Segment Start: SOURCE MATERIAL
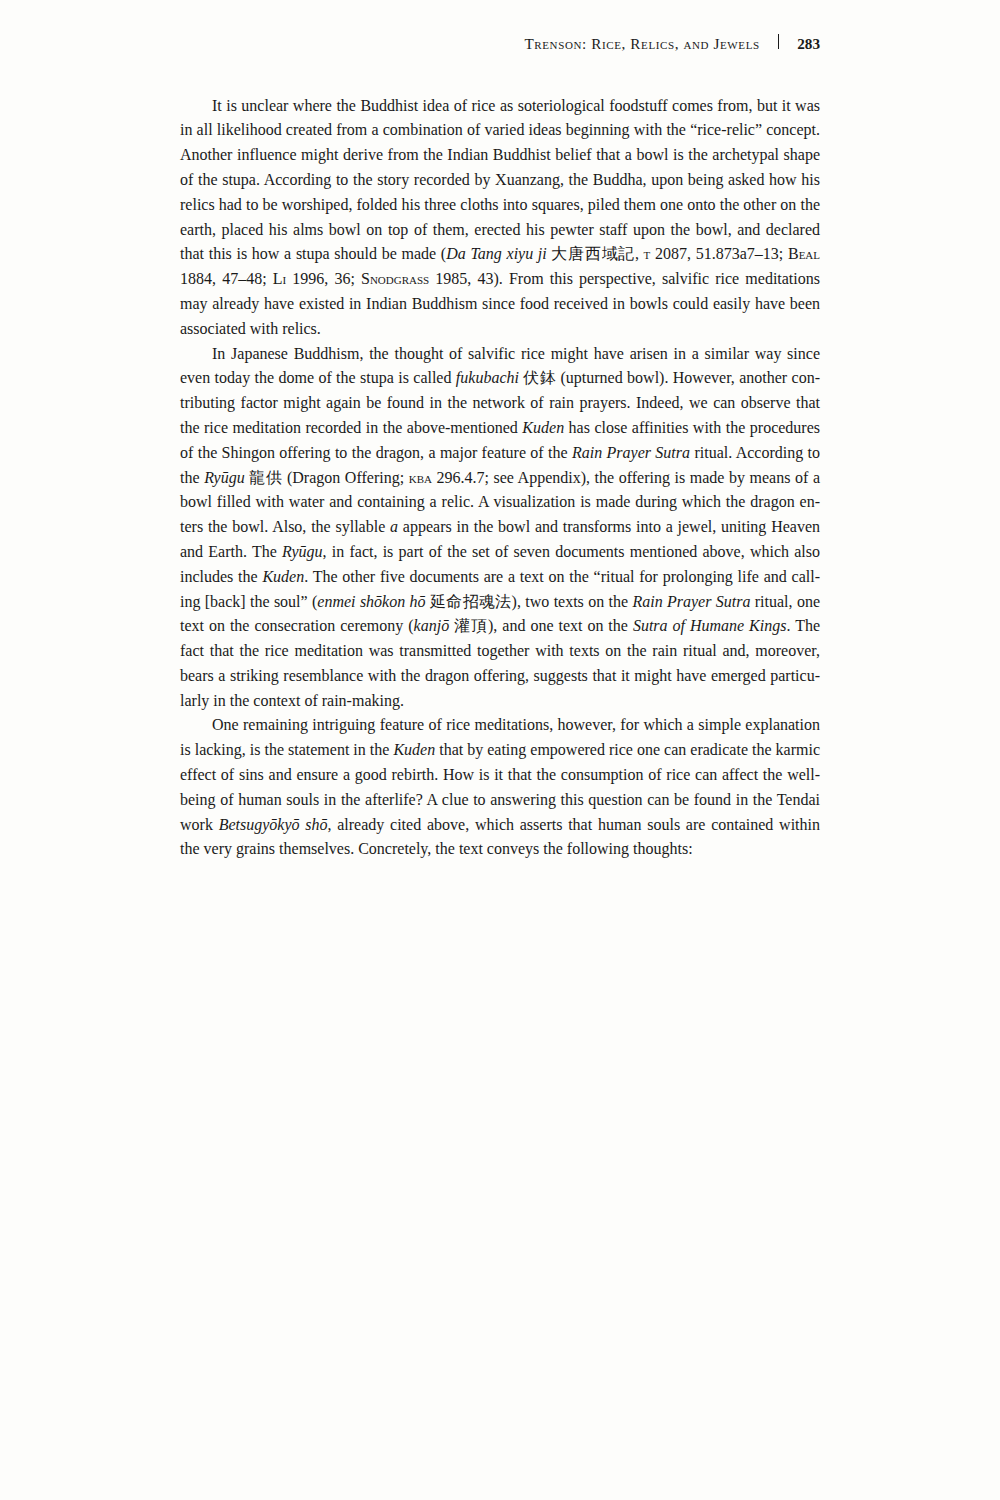Trenson: Rice, Relics, and Jewels 283
It is unclear where the Buddhist idea of rice as soteriological foodstuff comes from, but it was in all likelihood created from a combination of varied ideas beginning with the “rice-relic” concept. Another influence might derive from the Indian Buddhist belief that a bowl is the archetypal shape of the stupa. According to the story recorded by Xuanzang, the Buddha, upon being asked how his relics had to be worshiped, folded his three cloths into squares, piled them one onto the other on the earth, placed his alms bowl on top of them, erected his pewter staff upon the bowl, and declared that this is how a stupa should be made (Da Tang xiyu ji 大唐西域記, t 2087, 51.873a7–13; Beal 1884, 47–48; Li 1996, 36; Snodgrass 1985, 43). From this perspective, salvific rice meditations may already have existed in Indian Buddhism since food received in bowls could easily have been associated with relics.
In Japanese Buddhism, the thought of salvific rice might have arisen in a similar way since even today the dome of the stupa is called fukubachi 伏鉢 (upturned bowl). However, another contributing factor might again be found in the network of rain prayers. Indeed, we can observe that the rice meditation recorded in the above-mentioned Kuden has close affinities with the procedures of the Shingon offering to the dragon, a major feature of the Rain Prayer Sutra ritual. According to the Ryūgu 龍供 (Dragon Offering; kba 296.4.7; see Appendix), the offering is made by means of a bowl filled with water and containing a relic. A visualization is made during which the dragon enters the bowl. Also, the syllable a appears in the bowl and transforms into a jewel, uniting Heaven and Earth. The Ryūgu, in fact, is part of the set of seven documents mentioned above, which also includes the Kuden. The other five documents are a text on the “ritual for prolonging life and calling [back] the soul” (enmei shōkon hō 延命招魂法), two texts on the Rain Prayer Sutra ritual, one text on the consecration ceremony (kanjō 灌頂), and one text on the Sutra of Humane Kings. The fact that the rice meditation was transmitted together with texts on the rain ritual and, moreover, bears a striking resemblance with the dragon offering, suggests that it might have emerged particularly in the context of rain-making.
One remaining intriguing feature of rice meditations, however, for which a simple explanation is lacking, is the statement in the Kuden that by eating empowered rice one can eradicate the karmic effect of sins and ensure a good rebirth. How is it that the consumption of rice can affect the well-being of human souls in the afterlife? A clue to answering this question can be found in the Tendai work Betsugyōkyō shō, already cited above, which asserts that human souls are contained within the very grains themselves. Concretely, the text conveys the following thoughts:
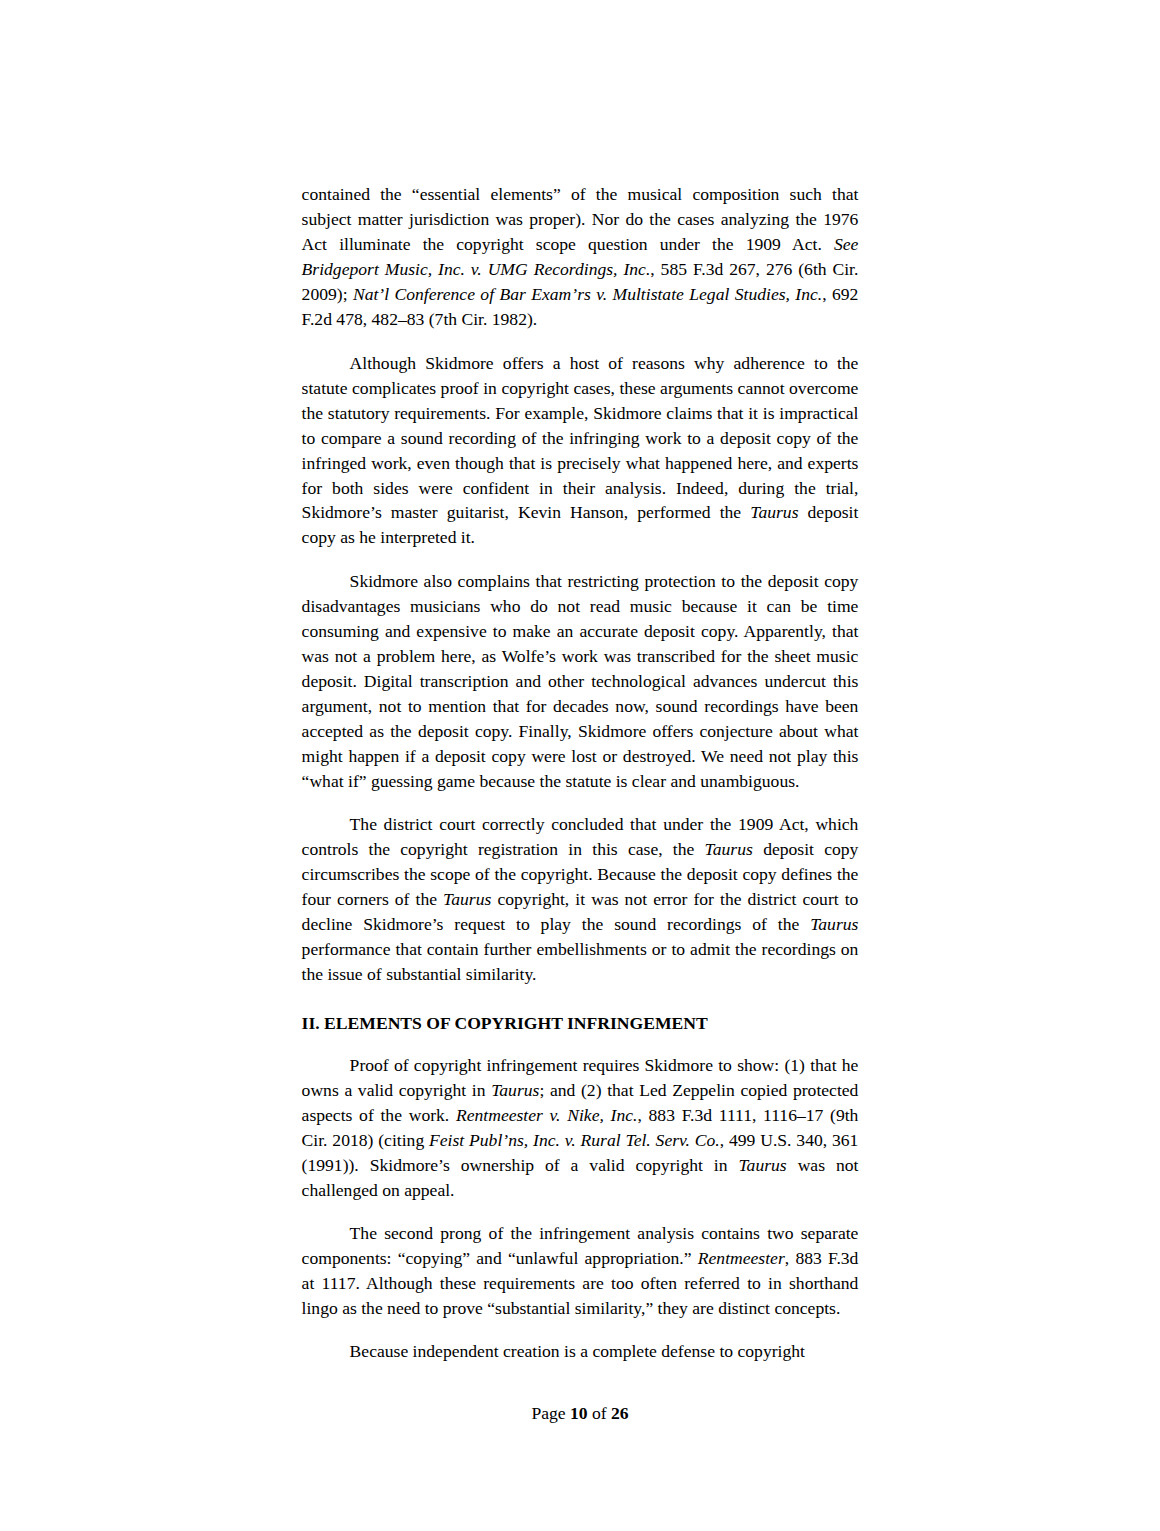contained the “essential elements” of the musical composition such that subject matter jurisdiction was proper). Nor do the cases analyzing the 1976 Act illuminate the copyright scope question under the 1909 Act. See Bridgeport Music, Inc. v. UMG Recordings, Inc., 585 F.3d 267, 276 (6th Cir. 2009); Nat’l Conference of Bar Exam’rs v. Multistate Legal Studies, Inc., 692 F.2d 478, 482–83 (7th Cir. 1982).
Although Skidmore offers a host of reasons why adherence to the statute complicates proof in copyright cases, these arguments cannot overcome the statutory requirements. For example, Skidmore claims that it is impractical to compare a sound recording of the infringing work to a deposit copy of the infringed work, even though that is precisely what happened here, and experts for both sides were confident in their analysis. Indeed, during the trial, Skidmore’s master guitarist, Kevin Hanson, performed the Taurus deposit copy as he interpreted it.
Skidmore also complains that restricting protection to the deposit copy disadvantages musicians who do not read music because it can be time consuming and expensive to make an accurate deposit copy. Apparently, that was not a problem here, as Wolfe’s work was transcribed for the sheet music deposit. Digital transcription and other technological advances undercut this argument, not to mention that for decades now, sound recordings have been accepted as the deposit copy. Finally, Skidmore offers conjecture about what might happen if a deposit copy were lost or destroyed. We need not play this “what if” guessing game because the statute is clear and unambiguous.
The district court correctly concluded that under the 1909 Act, which controls the copyright registration in this case, the Taurus deposit copy circumscribes the scope of the copyright. Because the deposit copy defines the four corners of the Taurus copyright, it was not error for the district court to decline Skidmore’s request to play the sound recordings of the Taurus performance that contain further embellishments or to admit the recordings on the issue of substantial similarity.
II. ELEMENTS OF COPYRIGHT INFRINGEMENT
Proof of copyright infringement requires Skidmore to show: (1) that he owns a valid copyright in Taurus; and (2) that Led Zeppelin copied protected aspects of the work. Rentmeester v. Nike, Inc., 883 F.3d 1111, 1116–17 (9th Cir. 2018) (citing Feist Publ’ns, Inc. v. Rural Tel. Serv. Co., 499 U.S. 340, 361 (1991)). Skidmore’s ownership of a valid copyright in Taurus was not challenged on appeal.
The second prong of the infringement analysis contains two separate components: “copying” and “unlawful appropriation.” Rentmeester, 883 F.3d at 1117. Although these requirements are too often referred to in shorthand lingo as the need to prove “substantial similarity,” they are distinct concepts.
Because independent creation is a complete defense to copyright
Page 10 of 26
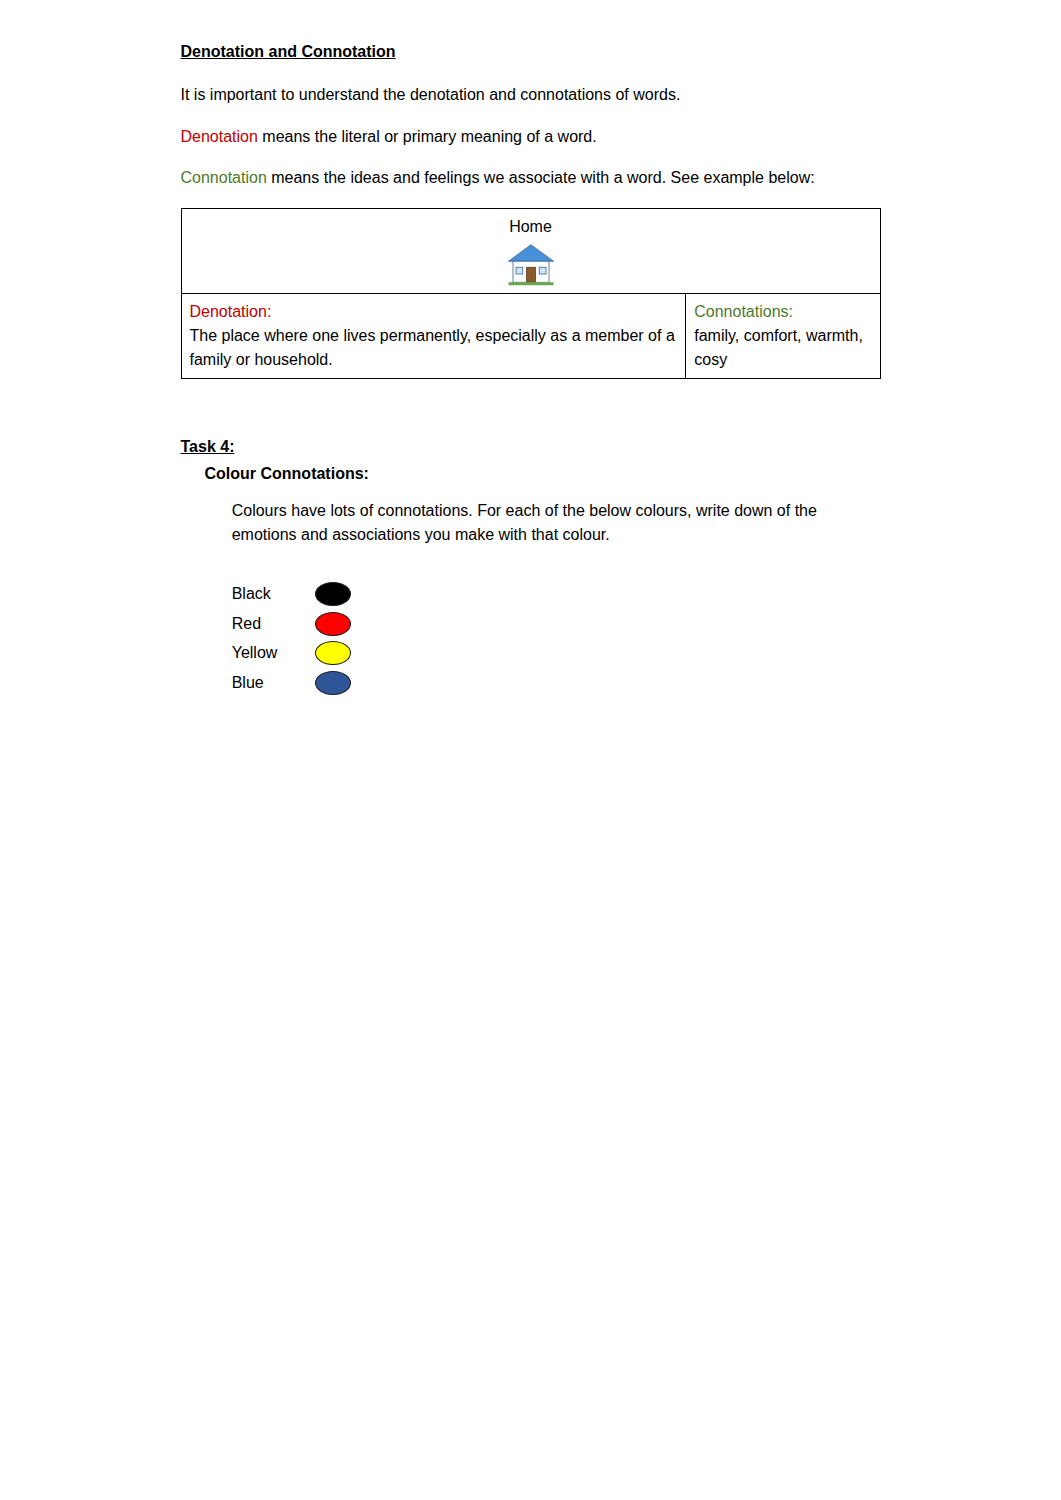Denotation and Connotation
It is important to understand the denotation and connotations of words.
Denotation means the literal or primary meaning of a word.
Connotation means the ideas and feelings we associate with a word. See example below:
| Home |
| Denotation: The place where one lives permanently, especially as a member of a family or household. | Connotations: family, comfort, warmth, cosy |
Task 4:
Colour Connotations:
Colours have lots of connotations. For each of the below colours, write down of the emotions and associations you make with that colour.
Black
Red
Yellow
Blue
Segment End: SOURCE MATERIAL
TASK BRIEF: Across the records, how many lines contain "below"? Only the number should be given.

RESPONSE TO THE EXERCISE: 2